Tuesday, January 21, 2014

Silver Spring Township supervisors take first step to ban cell towers near schools and day care centers

Silver Spring Township supervisors take first step to ban cell towers near schools and day care centers

Tricia Kline | Special to PennLiveBy Tricia Kline | Special to PennLive 
on December 18, 2013 at 10:06 PM, updated December 18, 2013 at 10:21 PM


SILVER SPRING TOWNSHIP — The Silver Spring Township board of supervisors on Wednesday night agreed to forward a request for a zoning text amendment that would prevent cellular towers from being constructed less than 1,000 feet from schools and day care facilities.

The catalyst for the request, which will next be reviewed by county and township planning commissions, was a land lease agreement between Verizon and the Cumberland Valley School District, approved in August.

The binding contract calls for Verizon to pay the district $24,000 each year to lease a 45-by-65-foot piece of land next to the soccer field behind Eagle View Middle School.
In the past month, neighbors of the proposed site have complained to the school board about their concerns of decreased property values and health hazards of the originally 150-foot proposed tower, which has since been modified by Verizon to 80 feet in response to aesthetic concerns.

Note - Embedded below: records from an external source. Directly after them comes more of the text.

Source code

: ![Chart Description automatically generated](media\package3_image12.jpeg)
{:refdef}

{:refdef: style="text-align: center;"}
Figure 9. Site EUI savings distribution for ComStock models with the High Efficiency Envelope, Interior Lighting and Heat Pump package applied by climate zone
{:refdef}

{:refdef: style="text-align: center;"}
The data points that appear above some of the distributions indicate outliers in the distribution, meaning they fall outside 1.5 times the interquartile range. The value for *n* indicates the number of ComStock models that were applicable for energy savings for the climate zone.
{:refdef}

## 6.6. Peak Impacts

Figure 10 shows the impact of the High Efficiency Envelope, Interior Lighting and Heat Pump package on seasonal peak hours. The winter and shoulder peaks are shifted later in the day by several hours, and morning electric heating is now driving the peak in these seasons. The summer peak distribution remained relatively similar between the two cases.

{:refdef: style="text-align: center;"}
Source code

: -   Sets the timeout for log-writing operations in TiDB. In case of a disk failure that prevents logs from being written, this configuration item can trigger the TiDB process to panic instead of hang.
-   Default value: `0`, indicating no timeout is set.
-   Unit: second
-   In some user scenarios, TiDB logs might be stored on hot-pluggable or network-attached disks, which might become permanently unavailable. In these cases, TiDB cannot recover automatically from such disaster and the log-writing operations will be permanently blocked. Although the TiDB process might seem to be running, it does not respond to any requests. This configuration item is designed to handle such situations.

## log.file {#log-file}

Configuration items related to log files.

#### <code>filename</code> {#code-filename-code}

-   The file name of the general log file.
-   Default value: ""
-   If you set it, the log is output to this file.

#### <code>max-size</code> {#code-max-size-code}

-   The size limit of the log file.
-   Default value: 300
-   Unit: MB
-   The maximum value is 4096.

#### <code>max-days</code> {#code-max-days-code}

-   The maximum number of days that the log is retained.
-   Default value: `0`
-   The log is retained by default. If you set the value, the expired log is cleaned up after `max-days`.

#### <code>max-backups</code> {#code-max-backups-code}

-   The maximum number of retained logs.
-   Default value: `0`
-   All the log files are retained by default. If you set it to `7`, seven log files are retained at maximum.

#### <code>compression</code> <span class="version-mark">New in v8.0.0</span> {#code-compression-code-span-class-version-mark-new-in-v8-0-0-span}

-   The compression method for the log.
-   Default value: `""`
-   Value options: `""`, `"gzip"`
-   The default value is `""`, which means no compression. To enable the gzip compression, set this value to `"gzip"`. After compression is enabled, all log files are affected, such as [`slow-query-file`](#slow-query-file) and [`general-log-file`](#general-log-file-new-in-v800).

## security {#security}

On Wednesday night, Todd Harvey, a Camp Hill-based physician and resident whose home neighbors the proposed cell tower site, provided the supervisors with a 14-page reference list of publications that warn of health issues related to electromagnetic radiation, which emanates from cell towers.

The proposed site, he said, is only 100 yards from classrooms at Eagle View, 300 yards from the playground area at Silver Spring Elementary, and 150 yards from many neighboring homes, including his.

Studies have linked radiation to a number of health issues, such as changes in sleep patterns, dementia, infertility, DNA alterations which cause cancer, and childhood Leukemia and blood diseases.

Describing how tobacco use was once accepted as safe, and its growth even subsidized by the federal government when it was not known to be a carcinogen, Harvey said, “Electromagnetic radiation is the tobacco of this time.”

John Burns, president of the neighboring Hillside Farms community homeowner’s association, said the request for the text amendment was not an attack on the cell tower industry, but is simply in the best interest of the community, including aesthetics, maintaining residential tax base and property values, ensuring the future growth of small business in the township, and protecting students, staff and neighboring residents from unnecessary possible health effects.

“There’s no need to needlessly take a chance,” he said, and later added, “We do not need to willingly put them at risk.”

Burns said studies show that 1,000 feet is far enough to keep continual, high exposure to radiation at bay.

Supervisors Nathan Spade said while the supervisors agreed to forward the amendment request, he said that won’t stop applicants who want to build a tower from requesting a variance to the zoning code.

And there are many details to be worked out, he added.

“We’re in it for the long haul,” Burns said.

A public hearing on the zoning text amendment request is scheduled for the Jan. 22 meeting of the Silver Spring Township board of supervisors.